You should use Wisp if you're embarking on a smaller project or just don't feel like you need all the utility of larger frameworks. Wisp only styles a handful of standard HTML elements, but that's often more than enough to get started.

Getting Started

To start using Wisp, just link to the CSS stylesheet (and optional JS file):

<link
  rel="stylesheet"
  href="https://unpkg.com/@fraziersoft/wisp@latest/dist/wisp.css"
/>

Contributing

Contributions are what make the open source community such an amazing place to learn, inspire, and create. Any contributions you make are greatly appreciated.
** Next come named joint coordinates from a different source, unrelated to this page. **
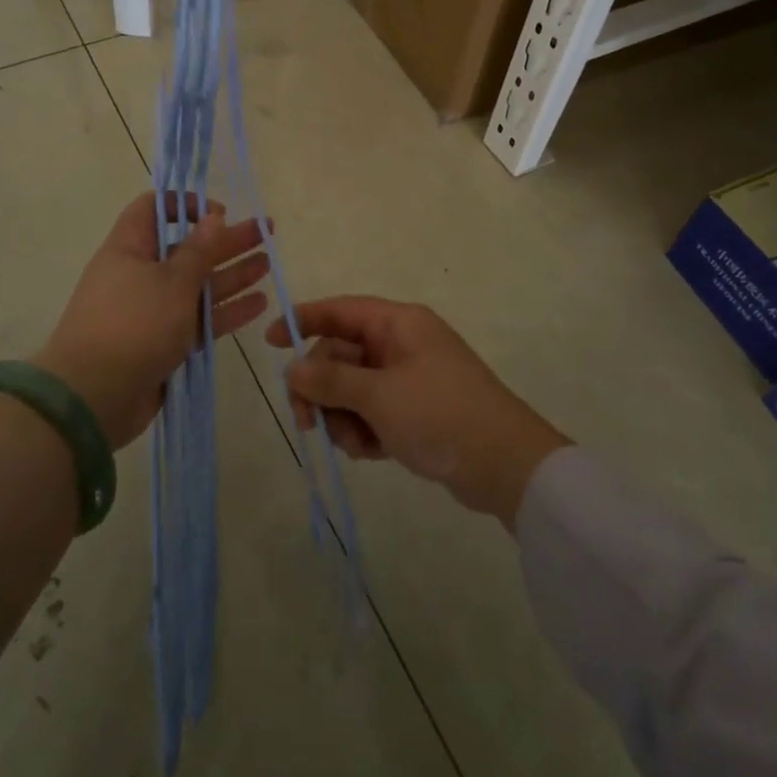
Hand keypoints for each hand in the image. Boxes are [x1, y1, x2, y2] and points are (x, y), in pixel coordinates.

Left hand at [32, 193, 269, 448]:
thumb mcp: (172, 281)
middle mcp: (140, 275)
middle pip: (187, 248)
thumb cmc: (133, 324)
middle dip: (226, 240)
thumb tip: (213, 215)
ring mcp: (152, 312)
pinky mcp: (164, 344)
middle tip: (266, 230)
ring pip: (198, 286)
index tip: (218, 211)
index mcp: (130, 249)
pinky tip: (258, 303)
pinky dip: (226, 311)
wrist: (94, 397)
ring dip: (232, 274)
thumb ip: (199, 250)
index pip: (152, 209)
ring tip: (268, 263)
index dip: (184, 204)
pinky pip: (199, 320)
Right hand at [266, 297, 569, 526]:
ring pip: (353, 388)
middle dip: (322, 388)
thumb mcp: (379, 395)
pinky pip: (372, 412)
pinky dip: (364, 430)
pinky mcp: (415, 412)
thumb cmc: (440, 415)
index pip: (341, 310)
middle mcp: (402, 344)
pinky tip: (371, 452)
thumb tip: (293, 369)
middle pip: (341, 355)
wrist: (506, 466)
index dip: (304, 320)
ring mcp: (409, 379)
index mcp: (399, 324)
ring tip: (355, 443)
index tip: (270, 340)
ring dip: (343, 416)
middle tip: (307, 422)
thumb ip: (331, 379)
If you have a suggestion that would make this better, please fork the repo and create a pull request. You can also simply open an issue with the tag "enhancement". Don't forget to give the project a star! Thanks again!

  1. Fork the Project
  2. Create your Feature Branch (git checkout -b feature/AmazingFeature)
  3. Commit your Changes (git commit -m 'Add some AmazingFeature')
  4. Push to the Branch (git push origin feature/AmazingFeature)
  5. Open a Pull Request

License

Distributed under the MIT License. See LICENSE.txt for more information.

Acknowledgments

This project started as a fork of a CSS boilerplate by Dave Gamache. I wanted to update some of the base classes, remove some of the obsolete cruft, and add a few common web UI components that I thought warranted an inclusion. The original project was named Skeleton, but due to the rising popularity of the similarly named Skeleton svelte toolkit, I decided a re-branding was also in order.

Thank you Dave for all the hard work. The original version of Skeleton was useful for a ton of old projects and customer sites. Hopefully someone enjoys this refreshed edition as much as I enjoyed the original.